_Instructions for the task:_
Retype the records exactly, including every line.

_Information given:_
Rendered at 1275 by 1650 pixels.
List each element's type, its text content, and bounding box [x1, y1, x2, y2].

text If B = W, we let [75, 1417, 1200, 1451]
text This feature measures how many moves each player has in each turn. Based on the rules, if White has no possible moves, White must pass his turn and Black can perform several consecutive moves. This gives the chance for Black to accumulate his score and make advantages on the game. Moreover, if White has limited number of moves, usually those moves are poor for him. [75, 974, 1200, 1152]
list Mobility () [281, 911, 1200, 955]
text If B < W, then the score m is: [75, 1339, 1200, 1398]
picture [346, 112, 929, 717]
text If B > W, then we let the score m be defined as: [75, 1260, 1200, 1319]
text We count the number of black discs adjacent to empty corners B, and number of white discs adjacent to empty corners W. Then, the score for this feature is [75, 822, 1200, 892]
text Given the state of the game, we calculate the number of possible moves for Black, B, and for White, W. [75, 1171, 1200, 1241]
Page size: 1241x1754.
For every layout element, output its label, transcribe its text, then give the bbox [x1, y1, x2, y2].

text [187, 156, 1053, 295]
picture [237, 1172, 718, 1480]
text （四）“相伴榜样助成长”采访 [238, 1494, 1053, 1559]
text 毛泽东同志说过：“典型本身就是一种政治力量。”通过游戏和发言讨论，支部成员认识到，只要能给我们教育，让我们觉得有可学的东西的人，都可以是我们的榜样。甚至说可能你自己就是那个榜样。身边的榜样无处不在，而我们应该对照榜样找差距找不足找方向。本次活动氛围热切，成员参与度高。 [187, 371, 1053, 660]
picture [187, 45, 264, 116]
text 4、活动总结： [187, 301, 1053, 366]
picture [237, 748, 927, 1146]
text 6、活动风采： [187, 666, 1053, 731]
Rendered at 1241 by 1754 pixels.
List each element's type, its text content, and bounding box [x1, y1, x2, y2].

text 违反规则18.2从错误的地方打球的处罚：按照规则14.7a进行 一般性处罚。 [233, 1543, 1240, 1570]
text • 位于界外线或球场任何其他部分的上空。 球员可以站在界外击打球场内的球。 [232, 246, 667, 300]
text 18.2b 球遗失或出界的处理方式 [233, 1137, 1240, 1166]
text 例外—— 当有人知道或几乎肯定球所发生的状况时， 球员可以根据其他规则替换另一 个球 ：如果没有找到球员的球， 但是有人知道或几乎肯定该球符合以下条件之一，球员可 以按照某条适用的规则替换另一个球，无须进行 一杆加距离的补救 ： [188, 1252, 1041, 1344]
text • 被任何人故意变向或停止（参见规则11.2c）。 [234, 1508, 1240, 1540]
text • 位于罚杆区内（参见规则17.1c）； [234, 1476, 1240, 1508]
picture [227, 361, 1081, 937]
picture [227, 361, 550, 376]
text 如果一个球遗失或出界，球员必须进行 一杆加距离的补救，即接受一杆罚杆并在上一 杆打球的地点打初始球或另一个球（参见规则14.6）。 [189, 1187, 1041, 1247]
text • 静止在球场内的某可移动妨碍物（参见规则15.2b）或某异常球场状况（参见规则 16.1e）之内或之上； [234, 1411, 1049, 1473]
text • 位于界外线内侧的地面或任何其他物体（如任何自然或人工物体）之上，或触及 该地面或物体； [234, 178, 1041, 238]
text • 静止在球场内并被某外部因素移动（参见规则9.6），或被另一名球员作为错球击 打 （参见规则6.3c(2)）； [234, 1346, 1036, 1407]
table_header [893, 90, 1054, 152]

_Task solution:_
Rendered at 1275 by 1650 pixels.
List each element's type, its text content, and bounding box [x1, y1, x2, y2].

text If B = W, we let [75, 1417, 1200, 1451]
text This feature measures how many moves each player has in each turn. Based on the rules, if White has no possible moves, White must pass his turn and Black can perform several consecutive moves. This gives the chance for Black to accumulate his score and make advantages on the game. Moreover, if White has limited number of moves, usually those moves are poor for him. [75, 974, 1200, 1152]
list Mobility () [281, 911, 1200, 955]
text If B < W, then the score m is: [75, 1339, 1200, 1398]
picture [346, 112, 929, 717]
text If B > W, then we let the score m be defined as: [75, 1260, 1200, 1319]
text We count the number of black discs adjacent to empty corners B, and number of white discs adjacent to empty corners W. Then, the score for this feature is [75, 822, 1200, 892]
text Given the state of the game, we calculate the number of possible moves for Black, B, and for White, W. [75, 1171, 1200, 1241]
Page size: 1241x1754.
For every layout element, output its label, transcribe its text, then give the bbox [x1, y1, x2, y2].

text [187, 156, 1053, 295]
picture [237, 1172, 718, 1480]
text （四）“相伴榜样助成长”采访 [238, 1494, 1053, 1559]
text 毛泽东同志说过：“典型本身就是一种政治力量。”通过游戏和发言讨论，支部成员认识到，只要能给我们教育，让我们觉得有可学的东西的人，都可以是我们的榜样。甚至说可能你自己就是那个榜样。身边的榜样无处不在，而我们应该对照榜样找差距找不足找方向。本次活动氛围热切，成员参与度高。 [187, 371, 1053, 660]
picture [187, 45, 264, 116]
text 4、活动总结： [187, 301, 1053, 366]
picture [237, 748, 927, 1146]
text 6、活动风采： [187, 666, 1053, 731]
Rendered at 1241 by 1754 pixels.
List each element's type, its text content, and bounding box [x1, y1, x2, y2].

text 违反规则18.2从错误的地方打球的处罚：按照规则14.7a进行 一般性处罚。 [233, 1543, 1240, 1570]
text • 位于界外线或球场任何其他部分的上空。 球员可以站在界外击打球场内的球。 [232, 246, 667, 300]
text 18.2b 球遗失或出界的处理方式 [233, 1137, 1240, 1166]
text 例外—— 当有人知道或几乎肯定球所发生的状况时， 球员可以根据其他规则替换另一 个球 ：如果没有找到球员的球， 但是有人知道或几乎肯定该球符合以下条件之一，球员可 以按照某条适用的规则替换另一个球，无须进行 一杆加距离的补救 ： [188, 1252, 1041, 1344]
text • 被任何人故意变向或停止（参见规则11.2c）。 [234, 1508, 1240, 1540]
text • 位于罚杆区内（参见规则17.1c）； [234, 1476, 1240, 1508]
picture [227, 361, 1081, 937]
picture [227, 361, 550, 376]
text 如果一个球遗失或出界，球员必须进行 一杆加距离的补救，即接受一杆罚杆并在上一 杆打球的地点打初始球或另一个球（参见规则14.6）。 [189, 1187, 1041, 1247]
text • 静止在球场内的某可移动妨碍物（参见规则15.2b）或某异常球场状况（参见规则 16.1e）之内或之上； [234, 1411, 1049, 1473]
text • 位于界外线内侧的地面或任何其他物体（如任何自然或人工物体）之上，或触及 该地面或物体； [234, 178, 1041, 238]
text • 静止在球场内并被某外部因素移动（参见规则9.6），或被另一名球员作为错球击 打 （参见规则6.3c(2)）； [234, 1346, 1036, 1407]
table_header [893, 90, 1054, 152]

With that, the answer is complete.